Sin embargo, el largo peregrinaje del cuerpo de Eva Perón no había terminado. Todavía iba a estar atado a los vaivenes y delirios de la vida política argentina.
El 15 de octubre de 1974, tres meses y medio después de la muerte de Perón y con su viuda en la presidencia, Montoneros secuestró del cementerio de la Recoleta el ataúd con los restos de Aramburu y exigió a cambio la restitución del cuerpo de Eva Perón.
Dos días después, el cuerpo viajó de Madrid a la Argentina, donde fue recibido por Isabel Perón y López Rega y una banda de civiles que hicieron ostentación de su armamento pesado y pasó a reposar en una cripta en la Quinta presidencial de Olivos, junto al féretro de Perón.
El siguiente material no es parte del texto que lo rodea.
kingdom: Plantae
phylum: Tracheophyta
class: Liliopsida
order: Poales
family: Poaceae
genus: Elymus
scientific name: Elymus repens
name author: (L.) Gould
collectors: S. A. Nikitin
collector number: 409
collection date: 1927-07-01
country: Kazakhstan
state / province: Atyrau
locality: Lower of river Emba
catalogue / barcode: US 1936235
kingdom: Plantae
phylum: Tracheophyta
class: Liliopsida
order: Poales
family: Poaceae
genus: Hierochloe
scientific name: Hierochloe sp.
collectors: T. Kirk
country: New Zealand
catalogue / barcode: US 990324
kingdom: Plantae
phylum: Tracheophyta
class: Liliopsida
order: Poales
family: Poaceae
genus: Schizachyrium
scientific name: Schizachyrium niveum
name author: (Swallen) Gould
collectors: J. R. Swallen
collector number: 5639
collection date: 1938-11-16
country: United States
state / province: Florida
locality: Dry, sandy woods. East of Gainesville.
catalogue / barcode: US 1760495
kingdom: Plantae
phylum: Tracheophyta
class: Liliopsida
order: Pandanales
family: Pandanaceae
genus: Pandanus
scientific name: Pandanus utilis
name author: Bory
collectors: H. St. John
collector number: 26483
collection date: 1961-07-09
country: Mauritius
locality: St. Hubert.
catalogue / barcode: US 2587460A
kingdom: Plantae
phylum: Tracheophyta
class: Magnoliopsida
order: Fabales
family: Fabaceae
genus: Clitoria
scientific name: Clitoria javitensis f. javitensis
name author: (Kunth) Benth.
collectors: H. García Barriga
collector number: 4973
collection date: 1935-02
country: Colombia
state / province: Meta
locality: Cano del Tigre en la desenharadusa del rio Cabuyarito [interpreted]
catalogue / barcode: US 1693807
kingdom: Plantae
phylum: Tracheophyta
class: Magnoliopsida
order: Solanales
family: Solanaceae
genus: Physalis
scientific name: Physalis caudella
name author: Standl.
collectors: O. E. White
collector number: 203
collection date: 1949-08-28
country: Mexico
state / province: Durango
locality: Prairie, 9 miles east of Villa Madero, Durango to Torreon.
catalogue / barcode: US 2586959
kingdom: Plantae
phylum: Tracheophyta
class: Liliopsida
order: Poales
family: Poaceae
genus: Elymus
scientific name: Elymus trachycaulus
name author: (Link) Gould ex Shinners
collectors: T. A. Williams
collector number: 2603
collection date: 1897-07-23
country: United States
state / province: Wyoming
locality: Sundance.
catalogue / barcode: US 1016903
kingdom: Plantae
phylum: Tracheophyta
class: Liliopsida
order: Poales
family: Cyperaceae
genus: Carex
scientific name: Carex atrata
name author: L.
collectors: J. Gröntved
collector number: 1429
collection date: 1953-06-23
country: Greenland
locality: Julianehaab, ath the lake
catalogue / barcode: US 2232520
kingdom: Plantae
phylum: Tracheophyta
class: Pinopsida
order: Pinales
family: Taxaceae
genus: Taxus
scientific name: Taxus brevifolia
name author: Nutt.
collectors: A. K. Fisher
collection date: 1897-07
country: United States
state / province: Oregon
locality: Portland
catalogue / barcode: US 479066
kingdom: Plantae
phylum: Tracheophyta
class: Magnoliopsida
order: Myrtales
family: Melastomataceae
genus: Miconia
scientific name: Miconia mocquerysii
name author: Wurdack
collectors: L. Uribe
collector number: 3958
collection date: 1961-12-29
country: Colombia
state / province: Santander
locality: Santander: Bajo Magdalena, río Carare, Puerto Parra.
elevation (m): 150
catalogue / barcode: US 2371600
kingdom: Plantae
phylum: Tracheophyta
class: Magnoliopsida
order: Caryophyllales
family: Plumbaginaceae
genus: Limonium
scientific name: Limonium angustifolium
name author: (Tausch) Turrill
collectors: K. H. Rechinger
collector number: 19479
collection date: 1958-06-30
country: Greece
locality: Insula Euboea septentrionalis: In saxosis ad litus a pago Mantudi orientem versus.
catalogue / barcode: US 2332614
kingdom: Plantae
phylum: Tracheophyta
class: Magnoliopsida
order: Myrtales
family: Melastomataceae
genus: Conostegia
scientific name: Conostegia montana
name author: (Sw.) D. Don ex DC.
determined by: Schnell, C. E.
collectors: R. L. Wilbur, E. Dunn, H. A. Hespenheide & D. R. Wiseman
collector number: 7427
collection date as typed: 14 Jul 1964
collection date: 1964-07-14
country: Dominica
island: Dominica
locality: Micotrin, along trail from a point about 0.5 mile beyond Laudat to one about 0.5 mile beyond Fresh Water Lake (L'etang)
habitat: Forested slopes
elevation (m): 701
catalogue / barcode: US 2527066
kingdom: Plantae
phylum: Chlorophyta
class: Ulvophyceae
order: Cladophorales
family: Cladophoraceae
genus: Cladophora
Tras el golpe militar del 24 de marzo de 1976, el cadáver de Eva Perón fue depositado en la bóveda de la familia Duarte, en Recoleta, a seis metros de profundidad y bajo una gruesa plancha de acero.
El acta de traslado del ataúd de Evita a la bóveda de la familia Duarte, en el Cementerio de Recoleta.
Cuando casi todos los protagonistas de esta historia, y muchos de sus testigos, han muerto ya, el eco del pasado trae una última, pequeña anécdota; un diálogo entre Perón y Rojas Silveyra en cálida noche madrileña: una extraña comunión entre enemigos.
Perón tomó del brazo al brigadier y le dijo: “Venga Rojitas”. Salieron al jardín de la residencia y caminaron juntos un trecho.
-Señor –le dijo Rojas Silveyra, que no quería adjudicarle a Perón grado militar alguno–, usted está llorando…
-Mire –contestó Perón–, yo he sido con esta mujer mucho más feliz de lo que todo el mundo cree.
Juan Perón sostiene a Evita, ya gravemente enferma.